İş Kalemi »
Büşra filmi üzerine yazılmış eleştiriden "Issız Adam'dan sonra" ile başlayıp "aynı zamana düşer." ifadesine kadar (bu ifade dahil) uzanan bölümü harfi harfine yazın.

Belge Alıntısı »
□ □ □ □ □
Gösterim Tarihi :19 Mart 2010
Yönetmen : Alper Çağlar
Senaryo : Bahadır Boysal , Alper Çağlar
Görüntü Yönetmeni : Ulaş Zeybek
Yapım :2009, Türkiye , 105 dk.
Issız Adam'dan sonra izlediğim en kötü Türk filmi
Son dönemde vizyona giren türk filmi sayısının diğer ülkelerin filmlerinden fazlaca olması türk sineması adına sevindirici bir gelişme. Üretkenlik arttıkça alternatifler çoğalıyor, seyirci yetkin ürünleri,"deneysel" çalışmaları görme fırsatı buluyor. Her ne kadar vizyonda izlenme rekoru kıran türk filmi Recep İvedik de olsa bu durum türk sinemasının gelmiş olduğu noktanın ölçütü kabul edilmemeli. Zira Recep İvedik'in vizyonda rekorlar kırmasıyla, Nuri Bilge Ceylan'ın Cannes'da ödül alması aynı zamana düşer.
Gelgelelim parmak bastığı noktayla cesurca bir iş yaptığı düşünülen Büşra filmine. Yönetmenliğini kısa filmleriyle tanınan Alper Çağlar yapmış. Senaryo ise Büşra'yı daha önce karikatürüyle var eden Bahadır Boysal ve Alper Çağlar'a ait. Bu tarz toplumun bıçak sırtı konularını ele almaya kalkmak, pek çok insanın hakkında bir yorum bile getirmekten çekindiği bir konuyu irdelemek cesurca amenna. Fakat derdin pek de bu olmadığı filmi izleyince anlaşılıyor. Daha çok bir aşk filmini enteresan bir hale getirmek için bir alternatif olarak düşünülmüş gibi türbanlı kız figürü. Daha ötesi değil! Enteresan bir malzemeden yola çıkarak oluşturulan hikaye basma kalıp karakterlerle sıradanlaşıyor.
□ □ □ □ □
Girdi Verileri »
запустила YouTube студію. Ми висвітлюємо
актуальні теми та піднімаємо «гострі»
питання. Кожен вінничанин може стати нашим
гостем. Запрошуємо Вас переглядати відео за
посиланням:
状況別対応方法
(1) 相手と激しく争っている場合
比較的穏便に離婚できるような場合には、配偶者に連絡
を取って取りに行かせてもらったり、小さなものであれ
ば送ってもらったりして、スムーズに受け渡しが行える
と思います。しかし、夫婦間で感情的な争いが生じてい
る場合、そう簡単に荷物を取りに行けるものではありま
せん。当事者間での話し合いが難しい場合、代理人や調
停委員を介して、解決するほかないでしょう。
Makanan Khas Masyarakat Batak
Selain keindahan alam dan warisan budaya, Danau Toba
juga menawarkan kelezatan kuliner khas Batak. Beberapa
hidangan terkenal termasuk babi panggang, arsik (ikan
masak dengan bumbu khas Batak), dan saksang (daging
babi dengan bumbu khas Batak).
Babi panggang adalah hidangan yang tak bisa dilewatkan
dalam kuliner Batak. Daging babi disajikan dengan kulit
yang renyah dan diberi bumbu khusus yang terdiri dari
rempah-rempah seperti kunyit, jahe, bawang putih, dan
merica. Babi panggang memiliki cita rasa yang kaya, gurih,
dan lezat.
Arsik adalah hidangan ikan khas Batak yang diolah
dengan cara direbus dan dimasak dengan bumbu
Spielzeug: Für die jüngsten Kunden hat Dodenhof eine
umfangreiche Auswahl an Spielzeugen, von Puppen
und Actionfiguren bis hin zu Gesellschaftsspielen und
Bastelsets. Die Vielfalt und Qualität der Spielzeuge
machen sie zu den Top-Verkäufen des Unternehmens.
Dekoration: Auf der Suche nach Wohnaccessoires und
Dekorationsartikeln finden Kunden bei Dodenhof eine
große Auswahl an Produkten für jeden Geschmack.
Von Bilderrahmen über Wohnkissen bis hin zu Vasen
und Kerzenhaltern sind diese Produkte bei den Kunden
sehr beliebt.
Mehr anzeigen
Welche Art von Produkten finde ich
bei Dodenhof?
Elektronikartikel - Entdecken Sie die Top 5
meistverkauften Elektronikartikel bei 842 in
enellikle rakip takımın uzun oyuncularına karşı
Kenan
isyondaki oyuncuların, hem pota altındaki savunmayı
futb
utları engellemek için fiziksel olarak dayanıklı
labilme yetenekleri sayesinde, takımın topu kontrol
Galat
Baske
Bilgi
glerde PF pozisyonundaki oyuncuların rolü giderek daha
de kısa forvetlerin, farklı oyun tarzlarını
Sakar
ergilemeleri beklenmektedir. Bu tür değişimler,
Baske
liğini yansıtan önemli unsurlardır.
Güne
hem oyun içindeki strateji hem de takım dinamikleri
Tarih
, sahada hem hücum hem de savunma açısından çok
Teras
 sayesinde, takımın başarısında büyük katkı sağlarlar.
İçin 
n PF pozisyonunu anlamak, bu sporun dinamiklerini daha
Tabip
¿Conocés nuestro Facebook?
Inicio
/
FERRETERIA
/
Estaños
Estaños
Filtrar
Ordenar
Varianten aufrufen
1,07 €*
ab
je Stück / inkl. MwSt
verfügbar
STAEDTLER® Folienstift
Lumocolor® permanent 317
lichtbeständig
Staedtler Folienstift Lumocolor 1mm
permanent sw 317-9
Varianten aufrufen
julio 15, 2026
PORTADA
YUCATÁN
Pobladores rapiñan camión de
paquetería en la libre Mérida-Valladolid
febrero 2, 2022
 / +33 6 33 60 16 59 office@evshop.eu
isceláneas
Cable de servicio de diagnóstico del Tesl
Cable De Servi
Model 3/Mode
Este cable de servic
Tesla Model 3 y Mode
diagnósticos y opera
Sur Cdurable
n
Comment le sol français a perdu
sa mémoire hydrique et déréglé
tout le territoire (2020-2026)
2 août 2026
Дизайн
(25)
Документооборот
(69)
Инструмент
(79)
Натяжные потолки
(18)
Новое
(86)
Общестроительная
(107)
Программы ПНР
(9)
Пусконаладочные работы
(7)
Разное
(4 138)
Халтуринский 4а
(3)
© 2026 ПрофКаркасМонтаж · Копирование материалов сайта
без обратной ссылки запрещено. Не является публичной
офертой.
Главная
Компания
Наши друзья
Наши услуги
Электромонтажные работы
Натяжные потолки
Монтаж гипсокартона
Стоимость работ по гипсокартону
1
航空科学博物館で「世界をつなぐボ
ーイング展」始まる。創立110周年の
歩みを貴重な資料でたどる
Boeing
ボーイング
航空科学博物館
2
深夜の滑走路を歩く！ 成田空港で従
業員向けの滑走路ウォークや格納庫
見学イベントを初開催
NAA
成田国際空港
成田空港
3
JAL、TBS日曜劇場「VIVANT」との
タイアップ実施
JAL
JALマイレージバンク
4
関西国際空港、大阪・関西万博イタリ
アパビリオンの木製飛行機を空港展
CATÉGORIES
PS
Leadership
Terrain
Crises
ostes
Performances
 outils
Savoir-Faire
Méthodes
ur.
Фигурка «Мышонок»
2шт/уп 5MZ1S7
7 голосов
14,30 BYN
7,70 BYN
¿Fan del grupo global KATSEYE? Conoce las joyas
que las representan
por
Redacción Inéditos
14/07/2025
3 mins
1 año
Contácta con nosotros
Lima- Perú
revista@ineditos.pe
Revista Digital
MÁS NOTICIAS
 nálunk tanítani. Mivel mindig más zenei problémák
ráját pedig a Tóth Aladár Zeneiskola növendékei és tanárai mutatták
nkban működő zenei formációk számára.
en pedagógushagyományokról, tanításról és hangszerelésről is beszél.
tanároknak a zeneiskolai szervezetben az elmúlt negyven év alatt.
□ □ □ □ □
Görev Yanıtı »
Issız Adam'dan sonra izlediğim en kötü Türk filmi
Son dönemde vizyona giren türk filmi sayısının diğer ülkelerin filmlerinden fazlaca olması türk sineması adına sevindirici bir gelişme. Üretkenlik arttıkça alternatifler çoğalıyor, seyirci yetkin ürünleri,"deneysel" çalışmaları görme fırsatı buluyor. Her ne kadar vizyonda izlenme rekoru kıran türk filmi Recep İvedik de olsa bu durum türk sinemasının gelmiş olduğu noktanın ölçütü kabul edilmemeli. Zira Recep İvedik'in vizyonda rekorlar kırmasıyla, Nuri Bilge Ceylan'ın Cannes'da ödül alması aynı zamana düşer.